14. The merchant class must be protected against unfair competition by means of a revision of bankruptcy law, the restriction of the peddling trade, a ban on discount bazaars and installment transactions, the tightening up of fraud statutes against false advertising, misleading estimates, and the mixing and adulteration of goods. Jewish merchants must not become members of the chambers of commerce.

15. The farming class needs protection by way of a reduction of property taxes, court fees, and stamp taxes for contracts on real estate and changes of title; it needs protection against land speculators (carving up estates) and usurers by means of effective usury laws that specify the maximum admissible interest rate and include an obligation to compensate exploited debtors; and it needs protection, by means of effective stock market legislation, against the fluctuations of grain prices induced by stock-market speculation.

16. Direct purchasing from farmers and businesspeople, eliminating the entire system of middlemen, has to be further developed and extended to all other provisions of goods to the state.

17. The Antisemitic German Social Party is not so shortsighted as to reject all colonial policy as unsuccessful because of a few setbacks; it believes, however, that the acquisition of healthy territories that afford good living conditions for Germans is more important than the establishment of trading outposts and plantations.

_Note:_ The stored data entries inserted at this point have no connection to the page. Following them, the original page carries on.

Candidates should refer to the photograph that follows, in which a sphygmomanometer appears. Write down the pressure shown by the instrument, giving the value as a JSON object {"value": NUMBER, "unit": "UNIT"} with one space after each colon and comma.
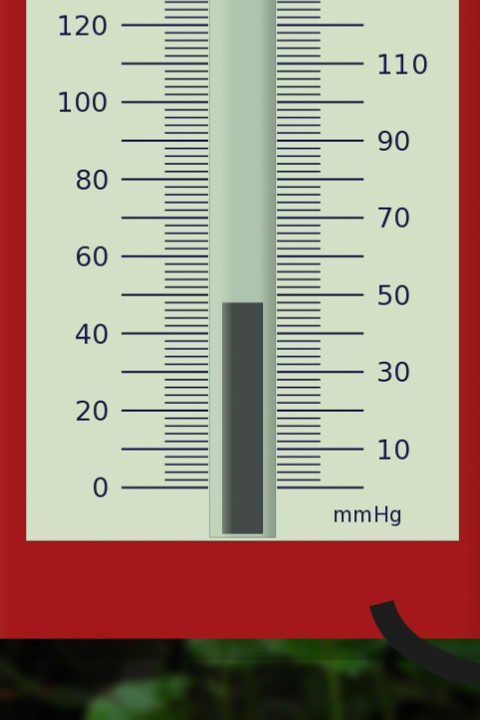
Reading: {"value": 48, "unit": "mmHg"}
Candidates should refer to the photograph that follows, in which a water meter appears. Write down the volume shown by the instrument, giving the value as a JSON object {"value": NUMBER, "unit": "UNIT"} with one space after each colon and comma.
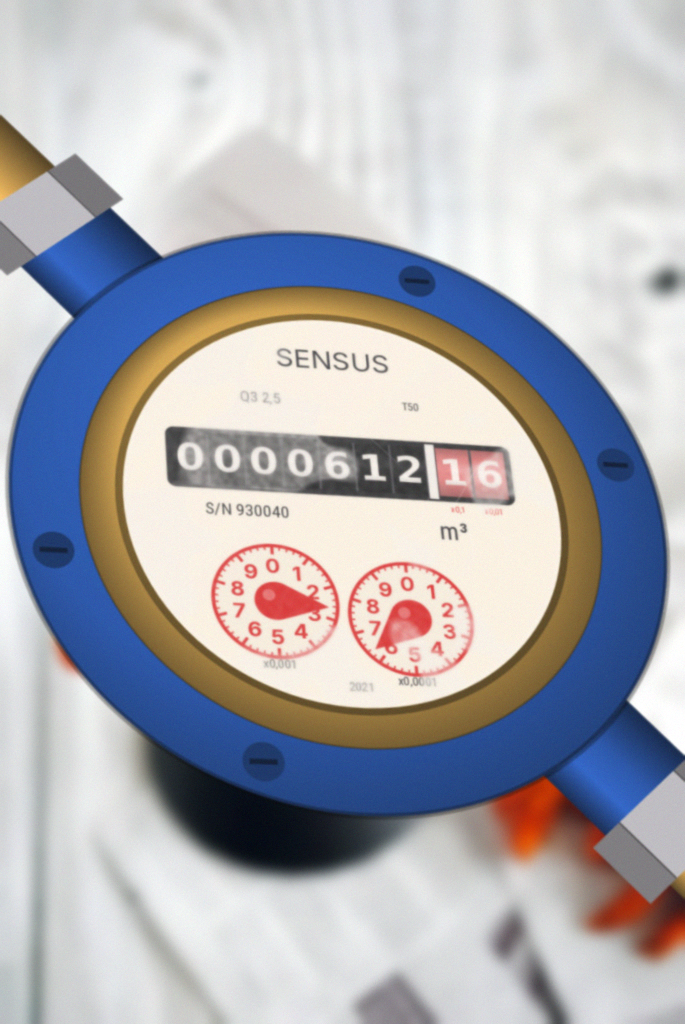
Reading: {"value": 612.1626, "unit": "m³"}
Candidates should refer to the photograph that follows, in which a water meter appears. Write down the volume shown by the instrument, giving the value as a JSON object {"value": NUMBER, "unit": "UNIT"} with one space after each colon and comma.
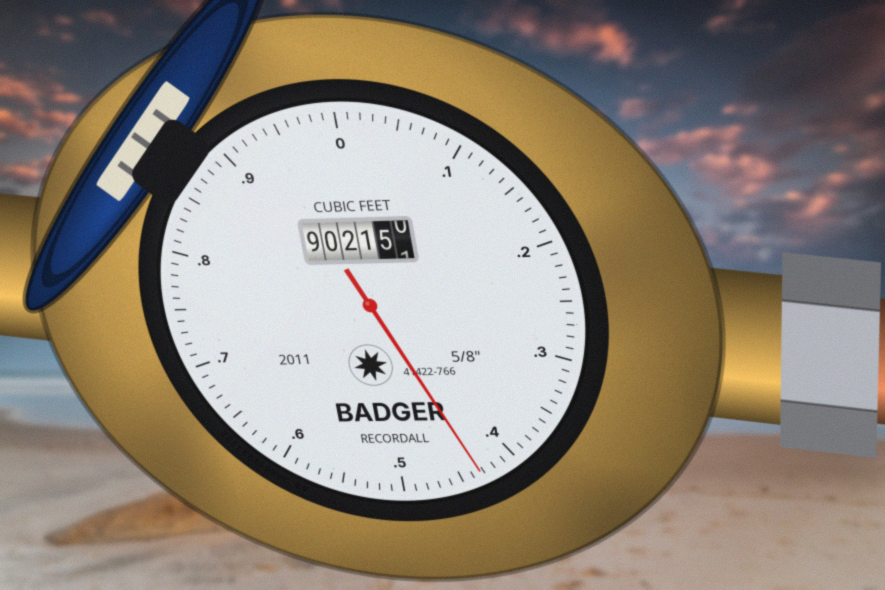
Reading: {"value": 902150.43, "unit": "ft³"}
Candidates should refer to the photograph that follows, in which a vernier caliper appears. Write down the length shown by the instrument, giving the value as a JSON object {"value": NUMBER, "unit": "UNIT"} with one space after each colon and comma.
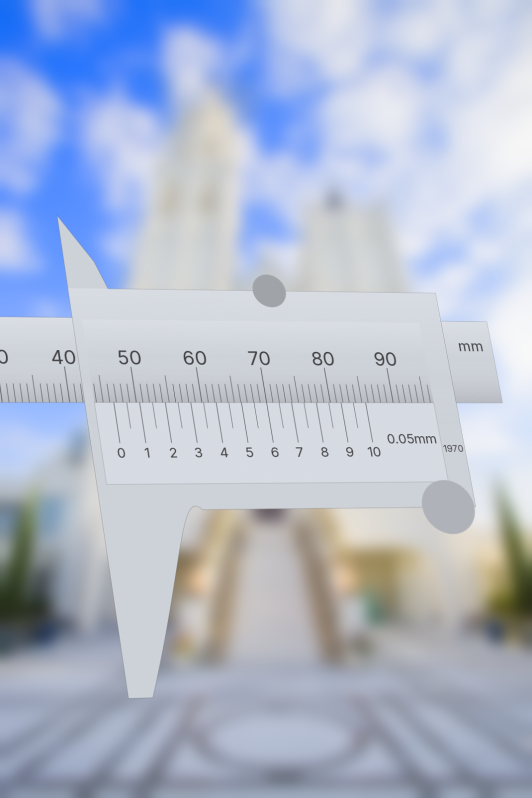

18: The Antisemitic German Social Party puts high priority on a principled renunciation of the borrowing system used by state financial administrations, so that Germany will be spared the influence of Jewish big capital on governments, which is already emerging in the most detrimental way in other countries. We demand a progressive income- and inheritance tax on the basis of self-assessment, with severe penalties for those who submit false details about their personal property.

Source: Antisemitische Korrespondenz, vol. 4, no. 53 (June 23, 1889); reprinted in Felix Salomon, ed., Die deutschen Parteiprogramme, vol. 2, Im Deutschen Kaiserreich 1871–1918, ed. Wilhelm Mommsen and Günther Franz, 4th ed. Leipzig and Berlin: B. G. Teubner, 1932, pp. 1418.